HTTP/1.1 401 Unauthorized
Content-Type: application/json; charset=utf-8
{
"error": "invalid_client",
"error_description": "The client authentication was invalid"
}
Any other error is considered an “inactive” token.
- The token requested does not exist or is invalid
- The token expired
- The token was issued to a different client than is making this request
In any of these cases, it is not considered an error response, and the endpoint returns simply an inactive flag.
HTTP/1.1 200 OK
Content-Type: application/json; charset=utf-8
{
"active": false
}
Security Considerations
Using a token introspection endpoint means that any resource server will be relying on the endpoint to determine whether an access token is currently active or not. This means the introspection endpoint is solely responsible for deciding whether API requests will succeed. As such, the endpoint must perform all applicable checks against a token’s state, such as checking whether the token has expired, verifying signatures, etc.
Token Fishing
If the introspection endpoint is left open and un-throttled, it presents a means for an attacker to poll the endpoint fishing for a valid token. To prevent this, the server must either require authentication of the clients using the endpoint, or only make the endpoint available to internal servers through other means such as a firewall.
Note that the resources servers are also a potential target of a fishing attack, and should take countermeasures such as rate limiting to prevent this.
Caching
Consumers of the introspection endpoint may wish to cache the response of the endpoint for performance reasons. As such, it is important to consider the performance and security trade-offs when deciding to cache the values. For example, shorter cache expiration times will result in higher security since the resource servers will have to query the introspection endpoint more frequently, but will result in an increased load on the endpoint. Longer expiration times leave a window open where a token may actually be expired or revoked, but still be able to be used at a resource server for the remaining duration of the cache time.

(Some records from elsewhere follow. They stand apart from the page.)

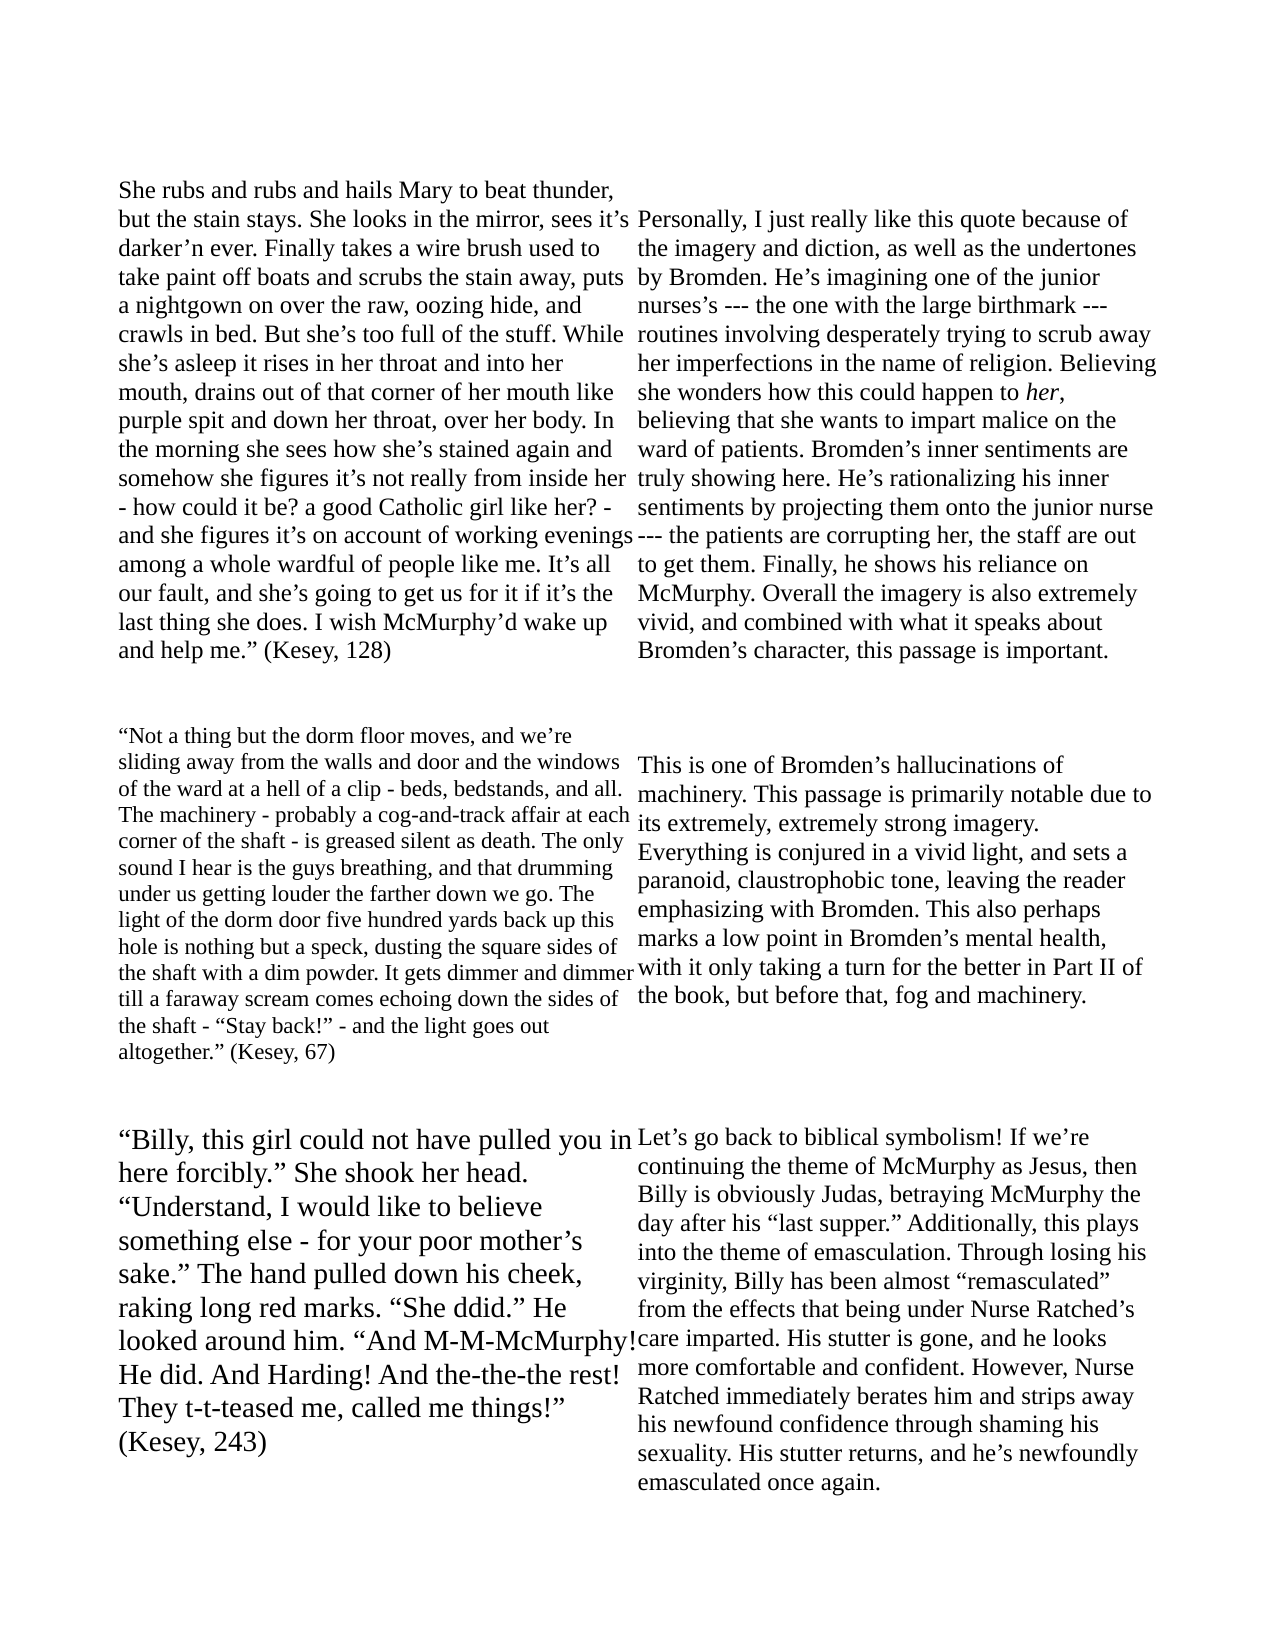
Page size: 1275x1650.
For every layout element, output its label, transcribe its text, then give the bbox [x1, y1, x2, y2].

text She rubs and rubs and hails Mary to beat thunder, but the stain stays. She looks in the mirror, sees it’s darker’n ever. Finally takes a wire brush used to take paint off boats and scrubs the stain away, puts a nightgown on over the raw, oozing hide, and crawls in bed. But she’s too full of the stuff. While she’s asleep it rises in her throat and into her mouth, drains out of that corner of her mouth like purple spit and down her throat, over her body. In the morning she sees how she’s stained again and somehow she figures it’s not really from inside her - how could it be? a good Catholic girl like her? - and she figures it’s on account of working evenings among a whole wardful of people like me. It’s all our fault, and she’s going to get us for it if it’s the last thing she does. I wish McMurphy’d wake up and help me.” (Kesey, 128) [118, 176, 637, 664]
text This is one of Bromden’s hallucinations of machinery. This passage is primarily notable due to its extremely, extremely strong imagery. Everything is conjured in a vivid light, and sets a paranoid, claustrophobic tone, leaving the reader emphasizing with Bromden. This also perhaps marks a low point in Bromden’s mental health, with it only taking a turn for the better in Part II of the book, but before that, fog and machinery. [637, 751, 1157, 1009]
text “Not a thing but the dorm floor moves, and we’re sliding away from the walls and door and the windows of the ward at a hell of a clip - beds, bedstands, and all. The machinery - probably a cog-and-track affair at each corner of the shaft - is greased silent as death. The only sound I hear is the guys breathing, and that drumming under us getting louder the farther down we go. The light of the dorm door five hundred yards back up this hole is nothing but a speck, dusting the square sides of the shaft with a dim powder. It gets dimmer and dimmer till a faraway scream comes echoing down the sides of the shaft - “Stay back!” - and the light goes out altogether.” (Kesey, 67) [118, 722, 637, 1064]
text Personally, I just really like this quote because of the imagery and diction, as well as the undertones by Bromden. He’s imagining one of the junior nurses’s --- the one with the large birthmark --- routines involving desperately trying to scrub away her imperfections in the name of religion. Believing she wonders how this could happen to her, believing that she wants to impart malice on the ward of patients. Bromden’s inner sentiments are truly showing here. He’s rationalizing his inner sentiments by projecting them onto the junior nurse --- the patients are corrupting her, the staff are out to get them. Finally, he shows his reliance on McMurphy. Overall the imagery is also extremely vivid, and combined with what it speaks about Bromden’s character, this passage is important. [637, 204, 1157, 664]
text Let’s go back to biblical symbolism! If we’re continuing the theme of McMurphy as Jesus, then Billy is obviously Judas, betraying McMurphy the day after his “last supper.” Additionally, this plays into the theme of emasculation. Through losing his virginity, Billy has been almost “remasculated” from the effects that being under Nurse Ratched’s care imparted. His stutter is gone, and he looks more comfortable and confident. However, Nurse Ratched immediately berates him and strips away his newfound confidence through shaming his sexuality. His stutter returns, and he’s newfoundly emasculated once again. [637, 1122, 1157, 1496]
text “Billy, this girl could not have pulled you in here forcibly.” She shook her head. “Understand, I would like to believe something else - for your poor mother’s sake.” The hand pulled down his cheek, raking long red marks. “She ddid.” He looked around him. “And M-M-McMurphy! He did. And Harding! And the-the-the rest! They t-t-teased me, called me things!” (Kesey, 243) [118, 1122, 637, 1457]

One way to mitigate this problem is for consumers to never cache the value beyond the expiration time of the token, which would have been returned in the “exp” parameter of the introspection response.
Limiting Information
The introspection endpoint does not necessarily need to return the same information for all queries of the same token. For example, two different resource servers (if they authenticate themselves when making the introspection request) may get different views of the state of the token. This can be used to limit the information about the token that is returned to a particular resource server. This makes it possible to have tokens that can be used at multiple resource servers without other servers ever knowing it is possible to be used at any other server.